The First Witch (BBC Radio 4, Monday to Friday), a serialised play by Edel Brosnan, was based on the story of Dame Alice Kyteler of Kilkenny, the first woman in Europe to be put on trial for witchcraft.

The BBC's scheduling was an attractive proposition - 15-minute episodes every morning, repeated in the evening - so that the play sounded like an upmarket soap opera. In 1324 Dame Alice (Sorcha Cusack) readily admitted to being a "social climber, a moneylender and a scold" - now there's a word that deserves a comeback - and said that the only potions she cooked up were for whitening her teeth and softening her skin. Her problems started when the daughter of her fourth husband complained to Bishop Richard Ledrede of Ossary (John Kavanagh) that she used sorcery to kill off each of her elderly wealthy husbands and it didn't help that she was caught chanting for her son (Don Wycherly) to come into money.

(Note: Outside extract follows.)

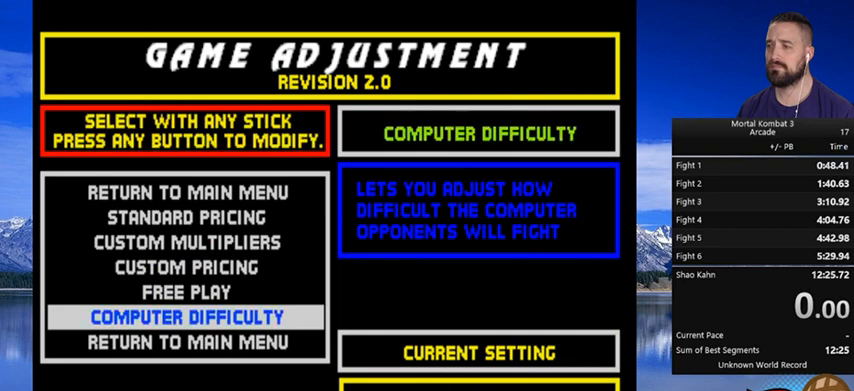
{"buttons": ["B"], "events": [[167, "DPAD_DOWN", "down"], [267, "DPAD_DOWN", "up"], [400, "B", "down"]]}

Ledrede, played with fire-and-brimstone gusto by Kavanagh, denounced Alice as a heretical sorceress, put her on trial and threatened to have her burned at the stake. Still protesting her innocence she fled to England, where she worked her way into the court of Edward III. Meanhile, her best friend, who stayed behind, was found guilty by association and burned at the stake. Brosnan, who has worked as a scriptwriter on Casualty and EastEnders, kept up the pace and peppered the dialogue with familiar expressions - Alice accused the bishop of being a "thundering disgrace" - although it ended on the sombre postscript that between Dame Alice's trial and the year 1700, 50,000 suspected witches were put to death in Europe.

Also in the 17th century, in Dublin's Phoenix Park the Ashtown Walker was responsible for looking after the deer, and the ruins of his castle were only discovered by the Office of Public Works within the papal nuncio's residence when they were demolishing it in 1986. It has now been restored, and on The Secret House (RTÉ Radio 1, Sunday), Margaret McGurk took us on a guided tour. It lasted 15 minutes - a perfect length for a programme such as this - and McGurk made it really lively listening as she traipsed down to the cellar (where gunpowder would have been kept) and back up to the freezing first floor, which the papal nuncios used as austere guest accommodation.

Tea-time Sunday isn't the best slot and it's pretty much only for diehard radio fans, but on the strength of short gems like this one, it's worth scrutinising the schedule and tuning in.